Review: Burns & Kahn: Why Site Matters
In “Why Site Matters”, Burns and Kahn dismantle a long-standing assumption that a site is bound to parcels of land which are assigned to a particular project. Instead, the thought is that the site is a relational field; shaped by history, politics, ecology, and human perceptions. The reading begins by illustrating how different architects faced with the same Olympic Village site constructed entirely different models of what the “site” even was. Some emphasized edges and topography, others engaged with history, and still others expanded the site outward into the surrounding city. These examples are the basis for a deeper argument: that site is never singular, never neutral, and never purely physical. As the authors write, “Site and designer engage in dialogic interaction,” (pg. xv) a sentence that reveals that the site is not just passive ground which we build upon, but that it is an active participant in design thinking, in shaping intention, meaning, and forms.
The authors expand the notion of site beyond property lines by identifying three areas which they see as being related: the area of control, the legally defined plot; the area of influence, the larger systems (ecological, economic, cultural) that act upon it; and the area of effect, the extended reach of design consequences. The reading insists that design must acknowledge forces both visible and invisible which produce place. To design is not simply to manipulate form but to enter into a conversation with conditions which already exist.
What emerges is a powerful critique of design disciplines themselves. Architecture, landscape architecture, and planning each inherit internal habits within their professions; they have their own vocabularies and/or assumptions which can often obscure more than they reveal, especially to lay people. Representational tools can be clarifying but also create limitations. An example would be a map which stops at the property line and erases the watersheds, wind patterns, political histories, and social struggles that continue across the page into the unseen corners. They almost seem to insist that site knowledge is always situated, and is shaped through discourse, tools, physical experience, and cultural frameworks.
In reading this, I find myself returning to a few fundamental questions: If site is a relational construct, why do architectural studios present it as fixed? Why do our pedagogical models still treat site as neutral terrain rather than as the product of power, memory, ecology, and human complexity? The text is almost pushing me to confront how often design education and practice reduce site to technical data rather than to acknowledge the intricate relationships which create it and what surrounds it.

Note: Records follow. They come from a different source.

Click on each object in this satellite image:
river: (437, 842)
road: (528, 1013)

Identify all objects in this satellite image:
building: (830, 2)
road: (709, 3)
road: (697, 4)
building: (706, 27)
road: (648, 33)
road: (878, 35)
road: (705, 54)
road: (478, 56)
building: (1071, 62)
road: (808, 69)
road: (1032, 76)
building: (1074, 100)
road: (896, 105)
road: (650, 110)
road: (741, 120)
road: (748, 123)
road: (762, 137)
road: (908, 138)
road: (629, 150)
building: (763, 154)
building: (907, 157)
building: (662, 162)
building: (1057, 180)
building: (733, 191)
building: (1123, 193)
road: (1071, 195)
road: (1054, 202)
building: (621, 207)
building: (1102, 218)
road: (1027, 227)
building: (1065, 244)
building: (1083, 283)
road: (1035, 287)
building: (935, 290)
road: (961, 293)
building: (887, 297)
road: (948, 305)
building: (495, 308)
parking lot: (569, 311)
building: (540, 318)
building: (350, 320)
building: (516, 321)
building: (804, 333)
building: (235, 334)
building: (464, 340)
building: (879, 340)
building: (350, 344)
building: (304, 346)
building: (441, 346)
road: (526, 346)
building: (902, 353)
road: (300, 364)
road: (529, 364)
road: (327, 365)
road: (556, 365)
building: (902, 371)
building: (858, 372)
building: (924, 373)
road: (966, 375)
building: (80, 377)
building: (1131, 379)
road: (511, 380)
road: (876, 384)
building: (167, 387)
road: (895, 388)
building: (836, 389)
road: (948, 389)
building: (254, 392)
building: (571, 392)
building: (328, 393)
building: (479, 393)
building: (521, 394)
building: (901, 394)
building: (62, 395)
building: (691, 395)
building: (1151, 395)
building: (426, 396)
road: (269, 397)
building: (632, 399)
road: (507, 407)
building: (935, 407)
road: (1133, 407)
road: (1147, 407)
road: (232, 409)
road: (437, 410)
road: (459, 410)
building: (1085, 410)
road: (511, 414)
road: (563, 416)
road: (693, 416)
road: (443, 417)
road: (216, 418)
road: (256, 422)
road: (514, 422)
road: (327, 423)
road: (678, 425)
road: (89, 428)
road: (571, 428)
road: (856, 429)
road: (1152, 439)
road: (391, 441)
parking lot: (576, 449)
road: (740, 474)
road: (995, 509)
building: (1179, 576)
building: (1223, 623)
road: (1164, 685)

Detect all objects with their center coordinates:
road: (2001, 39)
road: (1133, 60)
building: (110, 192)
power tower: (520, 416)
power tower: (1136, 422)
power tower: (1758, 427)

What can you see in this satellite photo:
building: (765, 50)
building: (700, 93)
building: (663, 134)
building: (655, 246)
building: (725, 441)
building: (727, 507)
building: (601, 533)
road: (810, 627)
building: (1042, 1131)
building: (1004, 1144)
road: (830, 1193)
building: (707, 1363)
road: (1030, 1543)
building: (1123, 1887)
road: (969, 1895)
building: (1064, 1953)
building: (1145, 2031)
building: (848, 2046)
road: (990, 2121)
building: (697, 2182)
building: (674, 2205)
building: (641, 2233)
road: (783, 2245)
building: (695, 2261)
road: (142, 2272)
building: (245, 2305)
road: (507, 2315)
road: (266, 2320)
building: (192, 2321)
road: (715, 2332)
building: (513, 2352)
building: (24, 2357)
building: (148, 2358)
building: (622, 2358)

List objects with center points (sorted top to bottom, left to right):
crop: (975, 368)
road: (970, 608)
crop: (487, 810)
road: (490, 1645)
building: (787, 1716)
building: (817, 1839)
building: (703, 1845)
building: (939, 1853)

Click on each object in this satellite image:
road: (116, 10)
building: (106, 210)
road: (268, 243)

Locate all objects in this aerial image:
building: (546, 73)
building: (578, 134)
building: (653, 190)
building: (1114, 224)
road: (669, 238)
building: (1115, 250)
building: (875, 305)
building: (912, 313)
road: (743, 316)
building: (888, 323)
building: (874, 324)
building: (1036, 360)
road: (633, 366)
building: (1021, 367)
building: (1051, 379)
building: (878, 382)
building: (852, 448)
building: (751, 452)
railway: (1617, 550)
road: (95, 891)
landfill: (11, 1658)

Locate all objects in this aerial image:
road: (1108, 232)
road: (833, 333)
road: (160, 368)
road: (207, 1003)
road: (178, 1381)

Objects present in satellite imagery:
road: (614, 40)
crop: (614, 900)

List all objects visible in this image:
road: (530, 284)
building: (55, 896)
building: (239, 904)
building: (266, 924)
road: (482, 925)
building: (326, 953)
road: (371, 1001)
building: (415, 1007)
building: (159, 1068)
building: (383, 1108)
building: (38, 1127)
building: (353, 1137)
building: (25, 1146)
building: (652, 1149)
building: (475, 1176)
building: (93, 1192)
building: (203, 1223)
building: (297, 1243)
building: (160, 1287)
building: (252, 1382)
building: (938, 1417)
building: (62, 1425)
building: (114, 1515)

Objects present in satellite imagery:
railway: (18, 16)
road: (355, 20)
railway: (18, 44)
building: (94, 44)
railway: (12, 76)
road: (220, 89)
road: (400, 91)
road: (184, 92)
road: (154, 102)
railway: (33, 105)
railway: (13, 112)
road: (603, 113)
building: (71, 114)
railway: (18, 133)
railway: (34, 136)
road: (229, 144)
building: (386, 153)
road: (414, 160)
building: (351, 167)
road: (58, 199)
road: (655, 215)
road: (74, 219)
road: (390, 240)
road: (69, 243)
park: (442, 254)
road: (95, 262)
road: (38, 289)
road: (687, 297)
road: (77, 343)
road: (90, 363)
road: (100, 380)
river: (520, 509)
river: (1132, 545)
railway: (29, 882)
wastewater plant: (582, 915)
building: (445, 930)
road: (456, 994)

For my own work, which is rooted in underserved and rural communities, rural landscapes, and the histories which shaped those communities, this reading resonates with me. It affirms my belief that the site is layered with stories, traumas, hopes, and systems, and that ignoring these layers leads to shallow designs which have little to no soul in them. I locate myself firmly in the position that site cannot be understood solely through surveys and boundary lines. Instead, site must be read through lived experiences, through history, through the subtle exchanges between the seen and unseen world.